# Entries shown
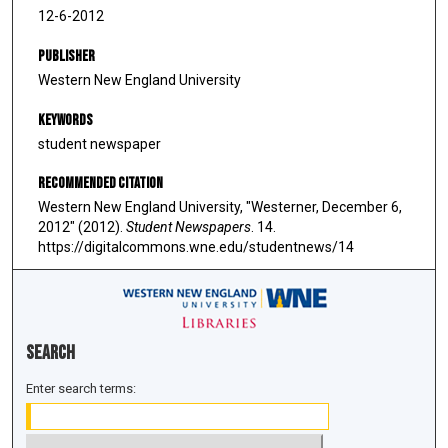
12-6-2012
Publisher
Western New England University
Keywords
student newspaper
Recommended Citation
Western New England University, "Westerner, December 6,
2012" (2012).
Student Newspapers
. 14.
https://digitalcommons.wne.edu/studentnews/14
Search
Enter search terms:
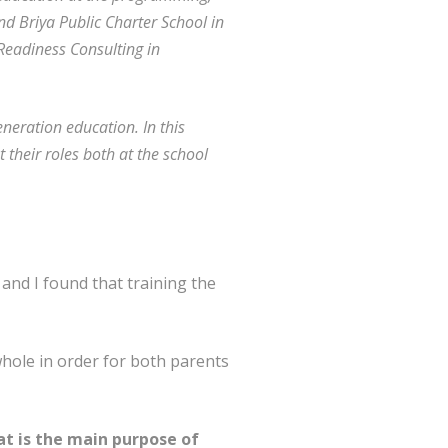
nd Briya Public Charter School in
eadiness Consulting in
eneration education. In this
 their roles both at the school
 and I found that training the
whole in order for both parents
hat is the main purpose of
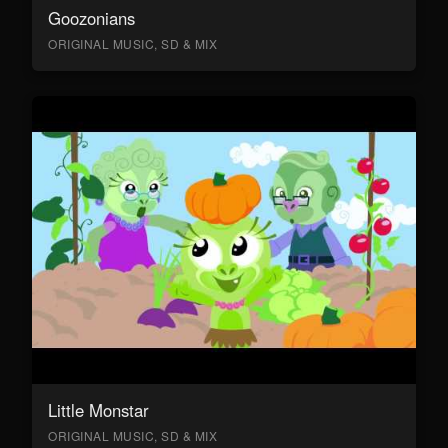
Goozonians
ORIGINAL MUSIC, SD & MIX
Little Monstar
ORIGINAL MUSIC, SD & MIX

# Request
Turn the data above into a Markdown table with the columns "No." and "Line", one numbered row per line of text, skipping blank lines. Leave the pictures out.

# Solution to this task
| No. | Line |
|---|---|
| 1 | 12-6-2012 |
| 2 | Publisher |
| 3 | Western New England University |
| 4 | Keywords |
| 5 | student newspaper |
| 6 | Recommended Citation |
| 7 | Western New England University, "Westerner, December 6, |
| 8 | 2012" (2012). |
| 9 | Student Newspapers |
| 10 | . 14. |
| 11 | https://digitalcommons.wne.edu/studentnews/14 |
| 12 | Search |
| 13 | Enter search terms: |
| 14 | nd Briya Public Charter School in |
| 15 | eadiness Consulting in |
| 16 | eneration education. In this |
| 17 |  their roles both at the school |
| 18 |  and I found that training the |
| 19 | whole in order for both parents |
| 20 | hat is the main purpose of |
| 21 | Goozonians |
| 22 | ORIGINAL MUSIC, SD & MIX |
| 23 | Little Monstar |
| 24 | ORIGINAL MUSIC, SD & MIX |